Please see DOC’s statement in full below and consider sending a letter to your MP:
“While DOC has been advocating that our politicians pass Bill C-11 and modernize the Broadcasting Act, we have also been working to ensure that the language within the Bill supports Canadian documentary creators.
In December, an Amendment to the Bill removed the Bill’s ONLY mention of specific genres that require unique protections: clause 9.1(1)(d).
Maintaining a specific protection for genres that are key to Canadian storytelling, such as documentary film, is critical to the survival of Canada’s independent documentary creators. Please consider writing to your Member of Parliament using the template below, to encourage them to support reversing the Senate’s amendment and maintaining clause 9.1(1)(d) within Bill C-11.
Bill C-11 is back before the House of Commons and could become Law in the coming weeks.
This is a key opportunity to get protections for documentary into the new Broadcasting Act!
Please take a few minutes to write to your MP today.”
Dear [Member of Parliament]
I live in [riding] that has elected you to represent my interests in Parliament.
I am a Canadian documentary filmmaker, which means I create essential content with a uniquely Canadian point of view.
You will soon have the opportunity to review Bill C-11, an important update to the Broadcasting Act. Bill C-11 has the potential to ensure the sustainable growth of Canadian stories, including the important genre of documentary film.
I am writing to you today regarding an Amendment to Bill C-11 that was passed by the Senate Standing Committee for Transport and Communications on December 6th, that removed the Bill’s ONLY mention of specific genres that require unique protections: clause 9.1(1)(d).
Clause 9.1 (1) states that “The Commission may, in furtherance of its objects, make orders imposing conditions on the carrying on of broadcasting undertakings that the Commission considers appropriate for the implementation of the broadcasting policy set out in subsection 3(1), including conditions respecting:
(d) the proportion of programs to be broadcast that shall be devoted to specific genres, in order to ensure the diversity of programming
Maintaining a specific protection for genres that are key to Canadian storytelling, such as documentary film, is critical to the survival of Canada’s independent documentary creators and the future of our cultural autonomy.
A thriving documentary sector connects Canadians coast to coast with shared stories and values and brings our perspective to the world.
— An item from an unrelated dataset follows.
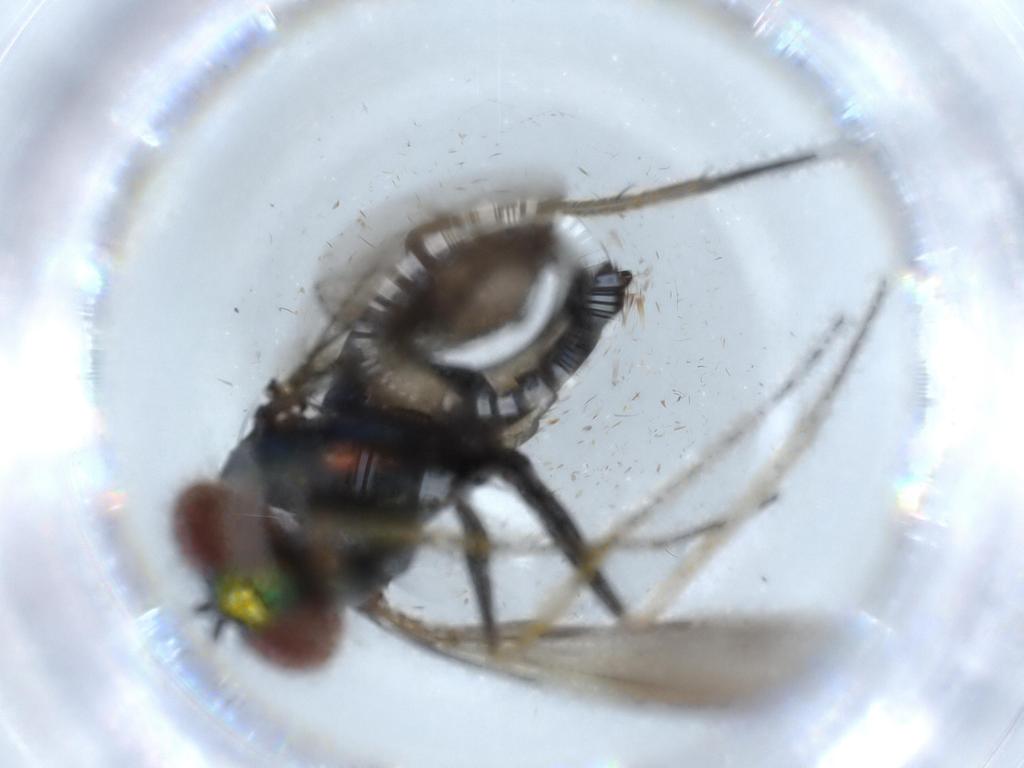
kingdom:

Documentarians are an incredibly diverse community and many filmmakers’ first films are personal documentaries about their families and community that share a uniquely Canadian point of view. Our highly successful, award-winning content reaches far beyond our borders and continues to educate and entertain new audiences years after release.
This amendment removing 9.1(1)(d) risks squeezing the documentary genre out of the sector, especially as funding for documentary films has been decreasing for years, even while audiences for our films have never been greater.
Please support reversing the Senate’s amendment and maintaining clause 9.1(1)(d) within Bill C-11 so I can continue to tell the in-depth stories that help us all better understand our history, our country and the world around us.